Trade Forum Features

News Brief

28 June 2012
ITC News

G(irls)20 summit convenes in Mexico ahead of G20

In early June, leaders of the G20 nations met in Los Cabos, Mexico, to discuss the current state and future direction of the global economy. Timed to coincide with the G20 summit, the G(irls)20 summit — set up by an international consortium of businesses and foundations including Google, Nissan and Air Canada — looked to raise the profile of women in the global economy.

Under the strapline ‘3.5 billion ways to change the world’ — a reference to the opportunities for women to be brought into the world economy — G(irls)20 brought together delegates aged 18-20, from each of the G20 nations plus the African Union, to attend the eight-day event in Mexico alongside well-known business and charity speakers.

The delegates participated in panel discussions, workshops and debates designed to move the world closer to financial buoyancy through the economic and political empowerment of girls and women.



Firms awarded for giving women board members opportunity

WomenCorporateDirectors (WCD), the 1,400-member international organization representing women board members, awarded Intel and Publicis Groupe its 2012 Visionary Awards for corporate governance. At a ceremony and dinner in New York on 1 May, Intel received the award for innovation and shared value, while Publicis Groupe was handed the accolade for leadership and governance; individual awards were presented to DuPont’s chair of the board and CEO Ellen Kullman, and Desjardins Group’s chair of the board, president and CEO Monique Leroux.

The awards are part of WCD’s second annual Global Institute, an event attended by more than 200 business leaders, focusing on leadership, diversity, education and corporate governance best practices. Alison Winter, global co-chair of WCD, said, ‘With a continued turbulent economy, there is less and less tolerance for leadership that operates in a vacuum, ignoring the value of diversity in corporate decision-making and the impact of a company on the communities in which it operates.’

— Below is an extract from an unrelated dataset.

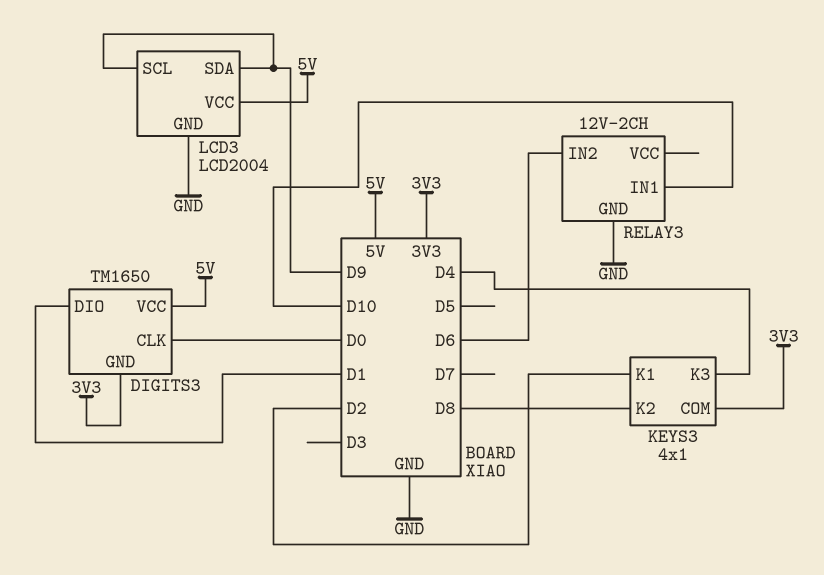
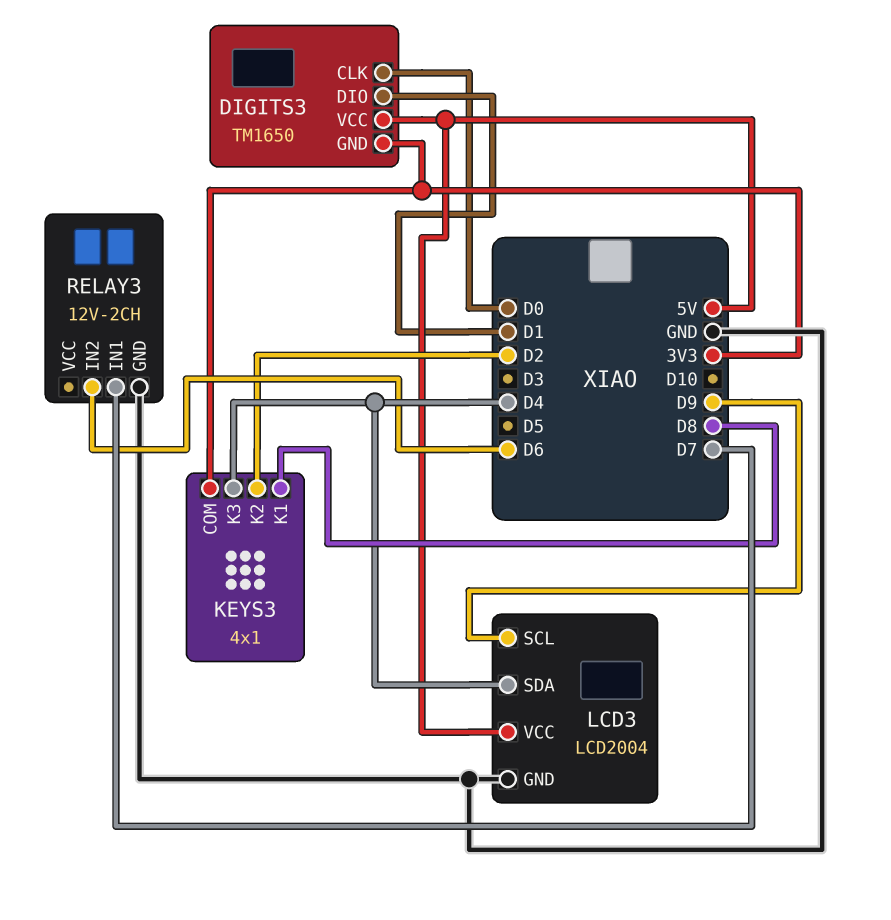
KEYS3 pin K1: D2 -> D8
KEYS3 pin K2: D8 -> D2
LCD3 pin SDA: D9 -> D4
RELAY3 pin IN1: D10 -> D7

Women business leaders converge on Greece

The Global Summit of Women, an annual event that describes itself as ‘the Davos for women,’ took place at the end of May in Athens. Originally begun by Globewomen as an economic forum for women leaders in the public, private and non-profit sectors, The Global Summit of Women brought delegates from more than 80 countries together to discuss the areas of economic growth and opportunity for women worldwide.

More than 1,000 people attended to hear speakers such as Elizabeth Thabethe, the South African deputy minister of trade and industry; Zhen Yan from the All-China Women's Federation; and Julia Brown, senior vice president of Kraft Foods.

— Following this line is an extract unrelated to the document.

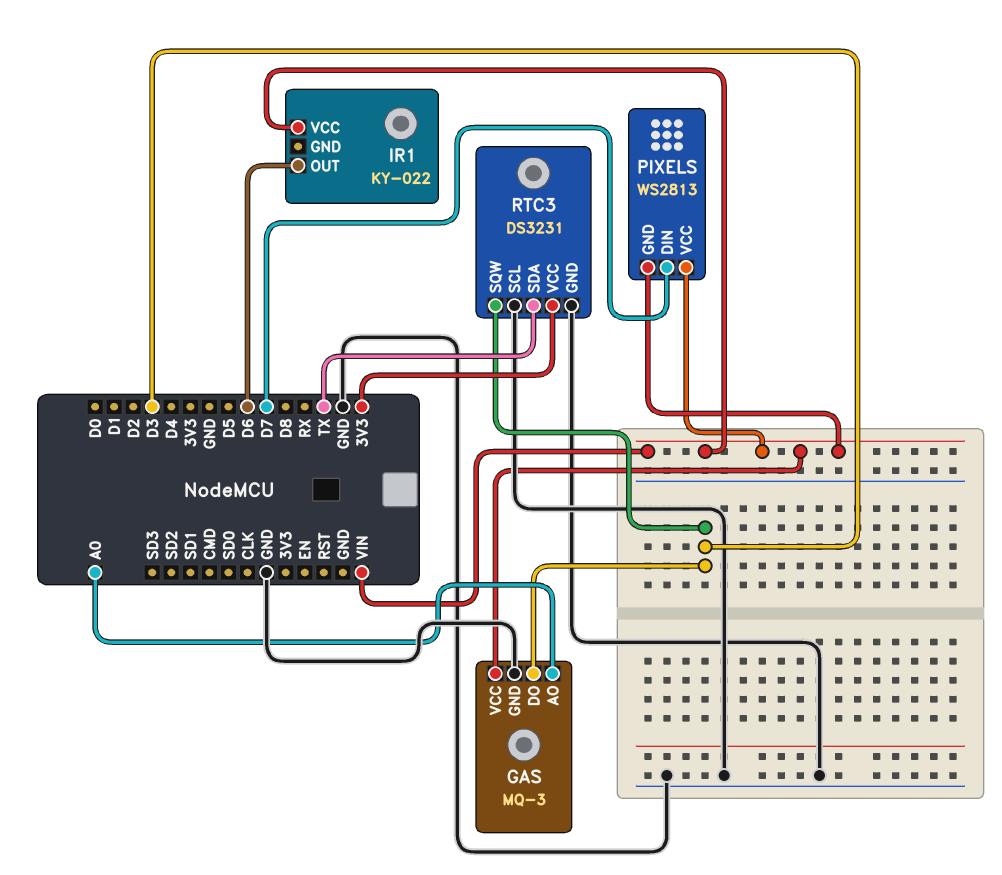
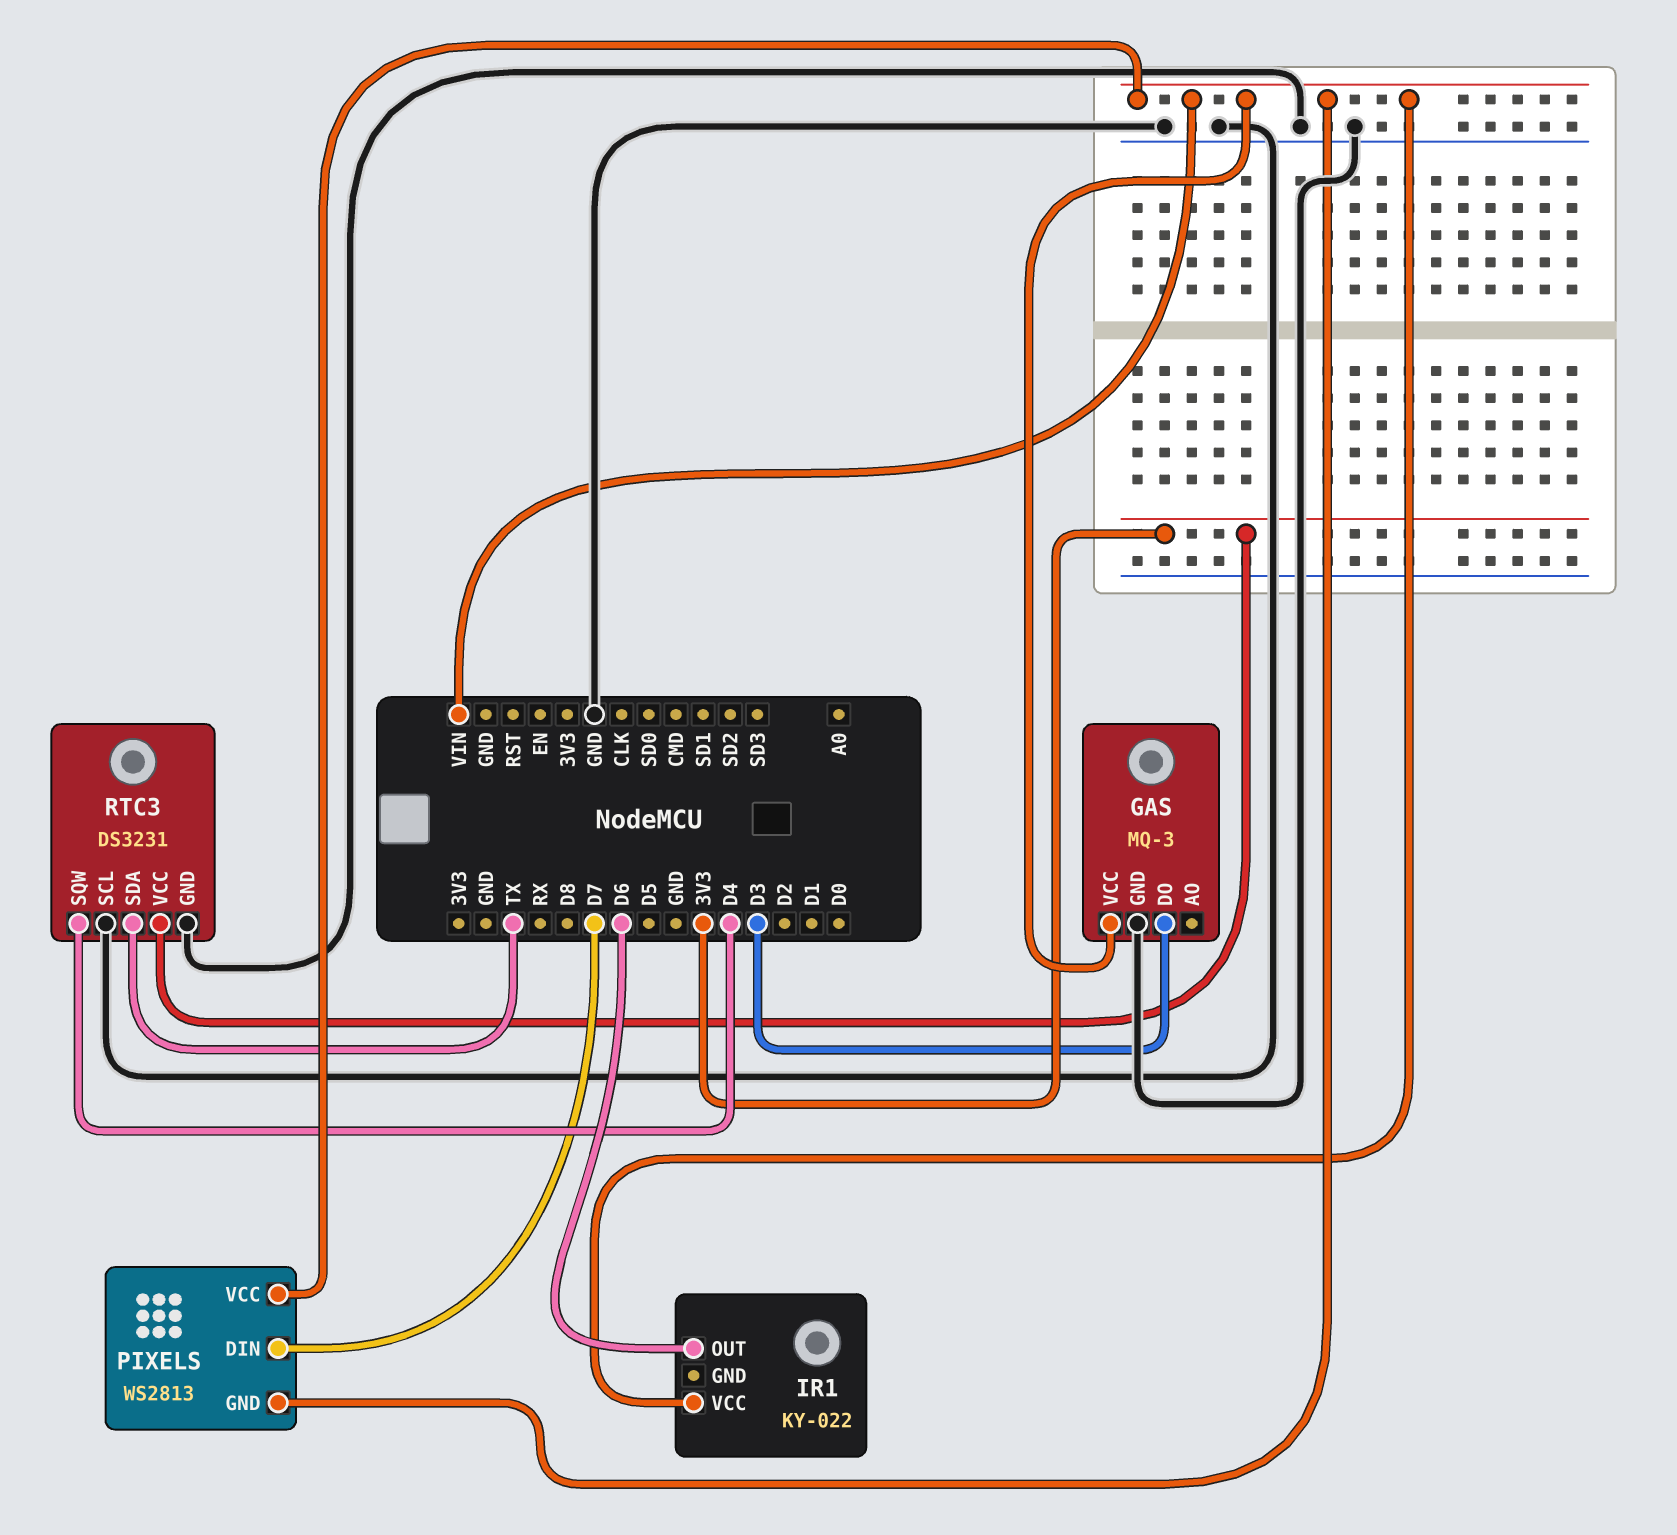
GAS pin AO: A0 -> none
RTC3 pin SQW: D3 -> D4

Umran Beba from PepsiCo APAC, commented, ‘Seeing one thousand people from 81 countries in a room is impressive. It is even more impressive when you consider that the topic of discussion is women, women’s representation and development.’

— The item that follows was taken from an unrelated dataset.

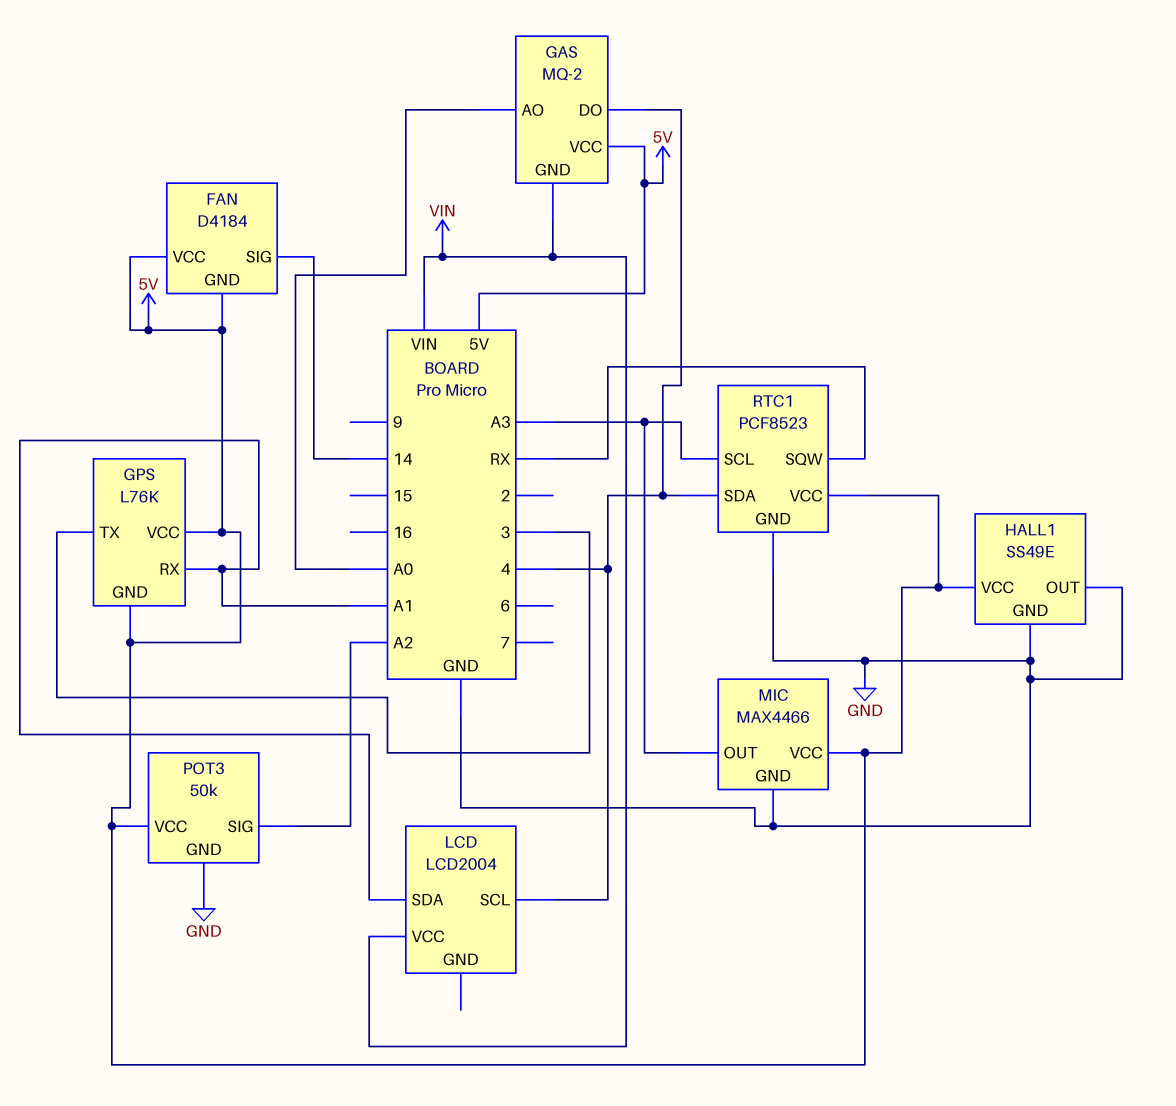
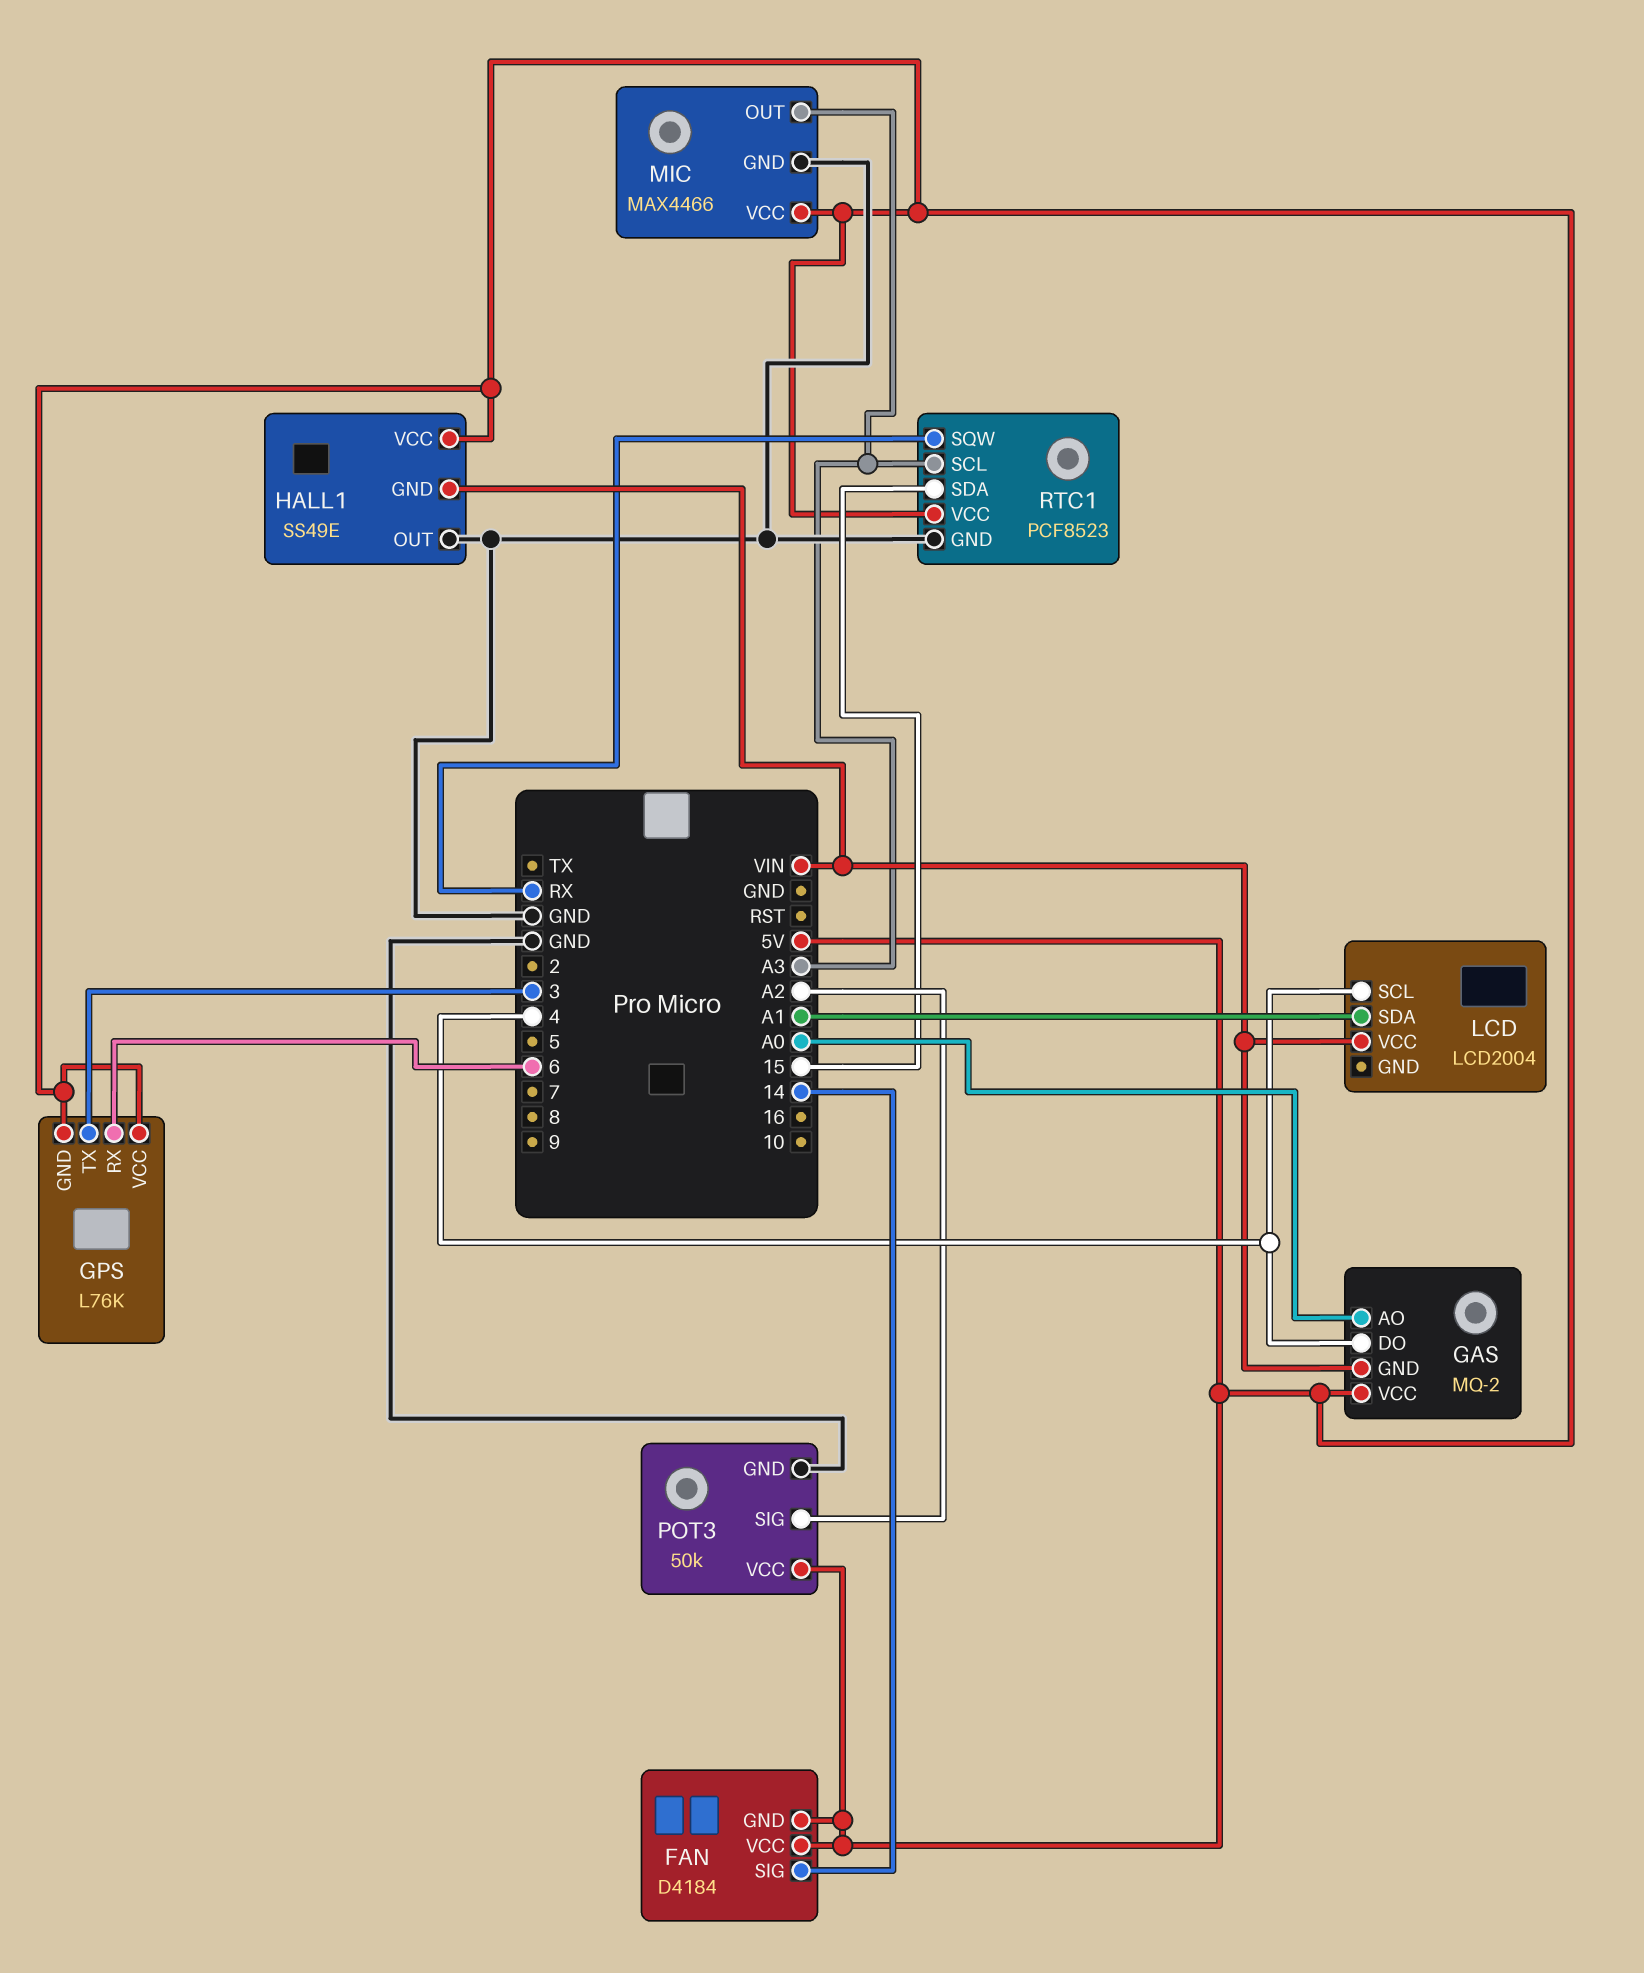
GPS pin RX: A1 -> 6
HALL1 pin GND: GND -> VIN
RTC1 pin SDA: 4 -> 15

Women’s global economic opportunities analysed and rated

In March this year, The Economist Intelligence Unit (EIU), a sister company of news and international affairs weekly The Economist, published its second Women’s Economic Opportunity Index to coincide with International Women's Day. The index rates 128 countries by access to economic opportunities for female employees and entrepreneurs, drawing on data from organizations including the United Nations, International Monetary Fund, and the World Health Organization.

With almost half of working-age women not active in the global economy, the EIU’s report emphasizes the need to expand women’s role in the economy, and opportunities to boost the global economy by helping women play a larger part in the workplace.

Using 29 indicators to measure access to finance, education, training, legal and social status, and the general business environment, the EIU’s index publishes a table showing the percentage ranking and positive or negative change in women’s opportunities for each of the 128 countries. Sweden — the only state to achieve a 90% rating — tops the table, with neighbouring Norway and Finland in second and third. The United States ranks 14th, Japan 25th, China 68th and India 98th.